All of the Walter Isaacson biographies are fantastic.
To understand how modern digital ecosystem came to be I cannot think of a better combination than Isaacson's "Innovators" and "The Dream Machine" by Waldrop.
His Leonardo biography is mediocre at best. It may read smoothly but he lacks a good grasp of the subject matter. Instead, Leonardo is like an earlier Steve Jobs of some kind.
I don't think there is anything wrong in 'pop' when the work is intended to be popular. I expect the biographer to verify her sources but as a reader I'm not going to go out (generally) to verify them.

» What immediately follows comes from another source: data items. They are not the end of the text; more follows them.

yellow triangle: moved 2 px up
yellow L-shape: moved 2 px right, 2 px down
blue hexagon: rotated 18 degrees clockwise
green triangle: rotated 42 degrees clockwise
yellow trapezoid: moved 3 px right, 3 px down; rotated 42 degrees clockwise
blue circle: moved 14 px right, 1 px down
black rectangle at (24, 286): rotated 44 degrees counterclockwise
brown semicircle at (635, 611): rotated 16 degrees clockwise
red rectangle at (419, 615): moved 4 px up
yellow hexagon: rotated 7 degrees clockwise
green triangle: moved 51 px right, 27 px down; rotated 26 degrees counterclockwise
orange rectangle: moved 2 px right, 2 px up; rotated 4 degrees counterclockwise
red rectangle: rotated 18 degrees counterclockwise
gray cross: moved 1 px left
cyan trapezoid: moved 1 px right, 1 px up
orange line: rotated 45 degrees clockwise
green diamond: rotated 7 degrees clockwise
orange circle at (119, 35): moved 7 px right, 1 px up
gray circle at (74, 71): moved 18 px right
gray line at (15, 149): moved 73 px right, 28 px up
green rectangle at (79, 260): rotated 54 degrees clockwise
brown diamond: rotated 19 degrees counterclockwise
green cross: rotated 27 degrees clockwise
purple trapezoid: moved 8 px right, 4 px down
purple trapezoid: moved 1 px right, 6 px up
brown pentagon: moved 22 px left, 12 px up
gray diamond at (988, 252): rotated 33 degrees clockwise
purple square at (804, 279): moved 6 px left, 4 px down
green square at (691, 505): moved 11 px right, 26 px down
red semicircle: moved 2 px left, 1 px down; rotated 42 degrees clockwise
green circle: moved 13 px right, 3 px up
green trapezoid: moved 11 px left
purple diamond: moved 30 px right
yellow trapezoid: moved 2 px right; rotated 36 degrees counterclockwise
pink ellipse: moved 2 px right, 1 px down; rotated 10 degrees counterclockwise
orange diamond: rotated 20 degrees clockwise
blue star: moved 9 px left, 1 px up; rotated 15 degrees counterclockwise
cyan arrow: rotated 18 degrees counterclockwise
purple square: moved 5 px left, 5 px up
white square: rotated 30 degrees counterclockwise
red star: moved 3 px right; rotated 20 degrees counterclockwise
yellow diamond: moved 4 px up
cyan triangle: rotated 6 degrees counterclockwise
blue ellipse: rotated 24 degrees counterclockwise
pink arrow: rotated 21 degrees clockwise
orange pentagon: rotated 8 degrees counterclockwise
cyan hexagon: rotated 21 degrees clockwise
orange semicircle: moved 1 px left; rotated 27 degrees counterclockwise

Things that happened, happened. Most of all when reading popular biographies I want to be introduced to real things that happened, and if some of that draws my interest, I can then dig in to more academic sources.
The popular biographies offer the '100 feet' view over their subject and the society in which they lived in, and should not be disparaged if they succeed in doing that in a readable and entertaining manner.
I enjoyed all of historical Isaacson biographies (Einstein, Leonardo, Jobs, Franklin and Innovators).
I suppose the the biographies would need a more detailed critique of what people did not like in them to say anything particular about one of them.
Jobs biography alone does not give a sufficient image of the man, for example. But when combined with "Becoming Steve Jobs" the picture is more well rounded. That does not mean I did not enjoy the book.
To understand how modern digital ecosystem came to be I cannot think of a better combination than Isaacson's "Innovators" and "The Dream Machine" by Waldrop.